_Exercise_.
Whenever a line below includes "lines", add it to the tally, then give the total and nothing more.

(Stored records)
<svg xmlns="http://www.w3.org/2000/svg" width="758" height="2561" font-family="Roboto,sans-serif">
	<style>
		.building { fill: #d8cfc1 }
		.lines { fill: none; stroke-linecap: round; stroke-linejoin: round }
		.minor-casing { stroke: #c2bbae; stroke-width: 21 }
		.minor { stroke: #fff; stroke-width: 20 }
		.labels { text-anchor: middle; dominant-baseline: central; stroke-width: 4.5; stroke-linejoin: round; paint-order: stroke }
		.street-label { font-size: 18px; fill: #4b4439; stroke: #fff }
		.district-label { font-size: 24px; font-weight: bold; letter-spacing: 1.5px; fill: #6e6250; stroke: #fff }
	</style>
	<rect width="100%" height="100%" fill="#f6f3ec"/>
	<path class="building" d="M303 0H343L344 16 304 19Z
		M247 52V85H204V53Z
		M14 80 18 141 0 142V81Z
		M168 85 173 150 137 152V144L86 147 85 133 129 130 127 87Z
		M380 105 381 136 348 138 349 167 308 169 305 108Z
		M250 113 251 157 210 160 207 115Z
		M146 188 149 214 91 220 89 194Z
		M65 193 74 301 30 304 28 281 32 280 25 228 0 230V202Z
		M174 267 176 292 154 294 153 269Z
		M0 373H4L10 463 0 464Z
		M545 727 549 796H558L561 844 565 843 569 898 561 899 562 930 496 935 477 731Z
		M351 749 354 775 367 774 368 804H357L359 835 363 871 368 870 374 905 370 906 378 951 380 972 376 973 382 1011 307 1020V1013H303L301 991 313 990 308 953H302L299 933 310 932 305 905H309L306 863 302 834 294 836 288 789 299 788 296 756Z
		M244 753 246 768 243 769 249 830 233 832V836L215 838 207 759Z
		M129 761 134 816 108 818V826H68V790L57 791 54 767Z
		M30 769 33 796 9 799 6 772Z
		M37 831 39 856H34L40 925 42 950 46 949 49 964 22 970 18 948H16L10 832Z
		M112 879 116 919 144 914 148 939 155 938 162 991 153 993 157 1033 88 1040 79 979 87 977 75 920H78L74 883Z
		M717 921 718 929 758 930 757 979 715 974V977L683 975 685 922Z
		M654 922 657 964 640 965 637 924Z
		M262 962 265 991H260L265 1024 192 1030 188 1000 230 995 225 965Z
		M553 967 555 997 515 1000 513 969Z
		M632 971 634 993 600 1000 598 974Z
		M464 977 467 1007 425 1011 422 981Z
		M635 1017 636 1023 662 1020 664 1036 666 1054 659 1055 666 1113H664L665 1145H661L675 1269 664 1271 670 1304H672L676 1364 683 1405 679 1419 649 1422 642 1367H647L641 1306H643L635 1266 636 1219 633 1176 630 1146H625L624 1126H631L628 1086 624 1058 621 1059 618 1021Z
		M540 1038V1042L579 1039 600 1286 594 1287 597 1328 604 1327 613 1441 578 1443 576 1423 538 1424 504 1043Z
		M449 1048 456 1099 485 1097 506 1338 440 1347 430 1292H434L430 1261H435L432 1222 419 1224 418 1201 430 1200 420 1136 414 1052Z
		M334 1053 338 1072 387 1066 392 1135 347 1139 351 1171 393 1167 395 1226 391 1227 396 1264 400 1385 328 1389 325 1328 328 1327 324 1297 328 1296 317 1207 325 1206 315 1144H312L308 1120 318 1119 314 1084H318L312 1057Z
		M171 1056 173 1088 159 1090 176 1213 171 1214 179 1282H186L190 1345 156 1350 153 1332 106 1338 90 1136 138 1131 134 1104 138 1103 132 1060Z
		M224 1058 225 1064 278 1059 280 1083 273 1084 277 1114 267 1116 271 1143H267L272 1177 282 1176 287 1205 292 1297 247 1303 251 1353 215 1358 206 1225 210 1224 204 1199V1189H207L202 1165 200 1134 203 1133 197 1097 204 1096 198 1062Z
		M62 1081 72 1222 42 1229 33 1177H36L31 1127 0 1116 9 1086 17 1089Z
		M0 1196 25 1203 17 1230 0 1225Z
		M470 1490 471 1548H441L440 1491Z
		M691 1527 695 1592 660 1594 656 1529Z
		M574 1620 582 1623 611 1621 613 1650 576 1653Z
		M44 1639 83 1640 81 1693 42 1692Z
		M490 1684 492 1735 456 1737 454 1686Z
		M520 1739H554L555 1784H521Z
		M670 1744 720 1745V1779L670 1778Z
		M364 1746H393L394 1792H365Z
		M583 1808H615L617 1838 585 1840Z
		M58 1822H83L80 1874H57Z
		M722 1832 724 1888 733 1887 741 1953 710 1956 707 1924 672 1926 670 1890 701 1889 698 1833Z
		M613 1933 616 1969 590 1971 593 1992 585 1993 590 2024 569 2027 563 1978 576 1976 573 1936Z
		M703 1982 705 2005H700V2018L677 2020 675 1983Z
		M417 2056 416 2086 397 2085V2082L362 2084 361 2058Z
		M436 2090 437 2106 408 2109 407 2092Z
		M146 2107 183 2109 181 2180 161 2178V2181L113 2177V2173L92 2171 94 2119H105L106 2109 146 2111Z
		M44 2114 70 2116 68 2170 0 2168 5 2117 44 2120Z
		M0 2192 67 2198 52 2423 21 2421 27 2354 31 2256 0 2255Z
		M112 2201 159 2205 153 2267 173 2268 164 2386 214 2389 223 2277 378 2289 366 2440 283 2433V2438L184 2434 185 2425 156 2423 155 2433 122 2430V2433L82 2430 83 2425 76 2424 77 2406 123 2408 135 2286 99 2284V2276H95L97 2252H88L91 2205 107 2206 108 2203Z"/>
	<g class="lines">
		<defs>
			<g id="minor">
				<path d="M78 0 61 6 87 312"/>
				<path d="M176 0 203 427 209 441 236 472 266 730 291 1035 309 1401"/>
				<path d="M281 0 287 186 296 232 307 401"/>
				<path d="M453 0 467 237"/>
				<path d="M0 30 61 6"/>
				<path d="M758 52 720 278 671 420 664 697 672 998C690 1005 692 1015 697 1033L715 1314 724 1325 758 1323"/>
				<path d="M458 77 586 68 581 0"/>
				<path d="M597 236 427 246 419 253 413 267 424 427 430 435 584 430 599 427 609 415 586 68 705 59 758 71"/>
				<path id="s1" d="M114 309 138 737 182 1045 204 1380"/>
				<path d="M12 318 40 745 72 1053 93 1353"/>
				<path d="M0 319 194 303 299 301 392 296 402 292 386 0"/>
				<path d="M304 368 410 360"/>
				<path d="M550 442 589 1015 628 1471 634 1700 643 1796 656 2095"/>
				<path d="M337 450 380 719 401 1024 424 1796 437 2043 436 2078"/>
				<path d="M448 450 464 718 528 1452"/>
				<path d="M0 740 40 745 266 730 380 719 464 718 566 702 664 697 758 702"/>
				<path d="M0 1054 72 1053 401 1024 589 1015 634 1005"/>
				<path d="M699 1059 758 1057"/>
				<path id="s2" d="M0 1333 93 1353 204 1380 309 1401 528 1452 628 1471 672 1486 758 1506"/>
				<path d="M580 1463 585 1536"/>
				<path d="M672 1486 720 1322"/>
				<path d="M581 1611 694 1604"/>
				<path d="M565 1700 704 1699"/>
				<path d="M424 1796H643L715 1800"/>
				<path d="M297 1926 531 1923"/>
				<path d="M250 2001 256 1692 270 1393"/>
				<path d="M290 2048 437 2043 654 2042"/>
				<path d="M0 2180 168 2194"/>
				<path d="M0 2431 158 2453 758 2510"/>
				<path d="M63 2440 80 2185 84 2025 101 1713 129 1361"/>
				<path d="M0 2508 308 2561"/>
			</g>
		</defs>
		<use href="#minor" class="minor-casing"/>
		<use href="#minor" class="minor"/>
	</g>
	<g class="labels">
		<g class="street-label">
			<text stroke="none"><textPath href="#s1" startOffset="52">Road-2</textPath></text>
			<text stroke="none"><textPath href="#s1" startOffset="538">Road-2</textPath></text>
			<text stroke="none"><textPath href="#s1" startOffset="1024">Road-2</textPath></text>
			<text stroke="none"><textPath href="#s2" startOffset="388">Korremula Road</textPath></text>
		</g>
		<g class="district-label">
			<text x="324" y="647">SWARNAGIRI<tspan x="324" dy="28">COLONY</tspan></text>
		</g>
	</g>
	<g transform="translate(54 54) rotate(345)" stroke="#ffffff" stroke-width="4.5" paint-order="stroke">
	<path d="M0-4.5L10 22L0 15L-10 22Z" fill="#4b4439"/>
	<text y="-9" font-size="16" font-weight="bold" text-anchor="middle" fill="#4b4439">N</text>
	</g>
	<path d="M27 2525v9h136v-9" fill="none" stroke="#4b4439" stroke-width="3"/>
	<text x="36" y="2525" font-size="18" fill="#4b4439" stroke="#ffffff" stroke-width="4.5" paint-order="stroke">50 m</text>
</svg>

_Expected answer_.
2